To do: An exact copy of the entries is required, excluding any pictures.

[[ The records, beginning ]]

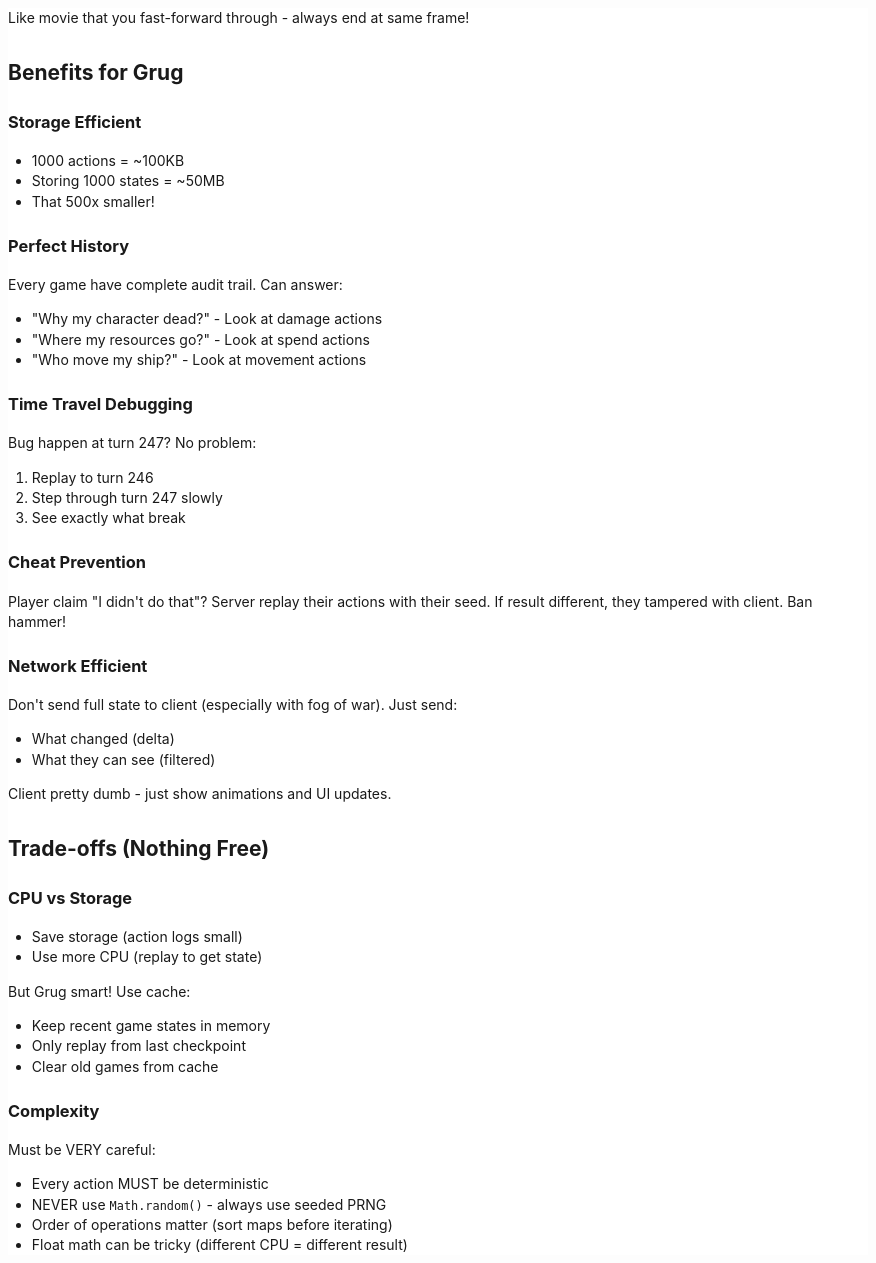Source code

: Like movie that you fast-forward through - always end at same frame!

## Benefits for Grug

### Storage Efficient
- 1000 actions = ~100KB
- Storing 1000 states = ~50MB
- That 500x smaller!

### Perfect History
Every game have complete audit trail. Can answer:
- "Why my character dead?" - Look at damage actions
- "Where my resources go?" - Look at spend actions  
- "Who move my ship?" - Look at movement actions

### Time Travel Debugging
Bug happen at turn 247? No problem:
1. Replay to turn 246
2. Step through turn 247 slowly
3. See exactly what break

### Cheat Prevention
Player claim "I didn't do that"? Server replay their actions with their seed. If result different, they tampered with client. Ban hammer!

### Network Efficient
Don't send full state to client (especially with fog of war). Just send:
- What changed (delta)
- What they can see (filtered)

Client pretty dumb - just show animations and UI updates.

## Trade-offs (Nothing Free)

### CPU vs Storage
- Save storage (action logs small)
- Use more CPU (replay to get state)

But Grug smart! Use cache:
- Keep recent game states in memory
- Only replay from last checkpoint
- Clear old games from cache

### Complexity
Must be VERY careful:
- Every action MUST be deterministic
- NEVER use `Math.random()` - always use seeded PRNG
- Order of operations matter (sort maps before iterating)
- Float math can be tricky (different CPU = different result)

[[ The records, end ]]

Answer to the problem:
Source code

: Like movie that you fast-forward through - always end at same frame!

## Benefits for Grug

### Storage Efficient
- 1000 actions = ~100KB
- Storing 1000 states = ~50MB
- That 500x smaller!

### Perfect History
Every game have complete audit trail. Can answer:
- "Why my character dead?" - Look at damage actions
- "Where my resources go?" - Look at spend actions  
- "Who move my ship?" - Look at movement actions

### Time Travel Debugging
Bug happen at turn 247? No problem:
1. Replay to turn 246
2. Step through turn 247 slowly
3. See exactly what break

### Cheat Prevention
Player claim "I didn't do that"? Server replay their actions with their seed. If result different, they tampered with client. Ban hammer!

### Network Efficient
Don't send full state to client (especially with fog of war). Just send:
- What changed (delta)
- What they can see (filtered)

Client pretty dumb - just show animations and UI updates.

## Trade-offs (Nothing Free)

### CPU vs Storage
- Save storage (action logs small)
- Use more CPU (replay to get state)

But Grug smart! Use cache:
- Keep recent game states in memory
- Only replay from last checkpoint
- Clear old games from cache

### Complexity
Must be VERY careful:
- Every action MUST be deterministic
- NEVER use `Math.random()` - always use seeded PRNG
- Order of operations matter (sort maps before iterating)
- Float math can be tricky (different CPU = different result)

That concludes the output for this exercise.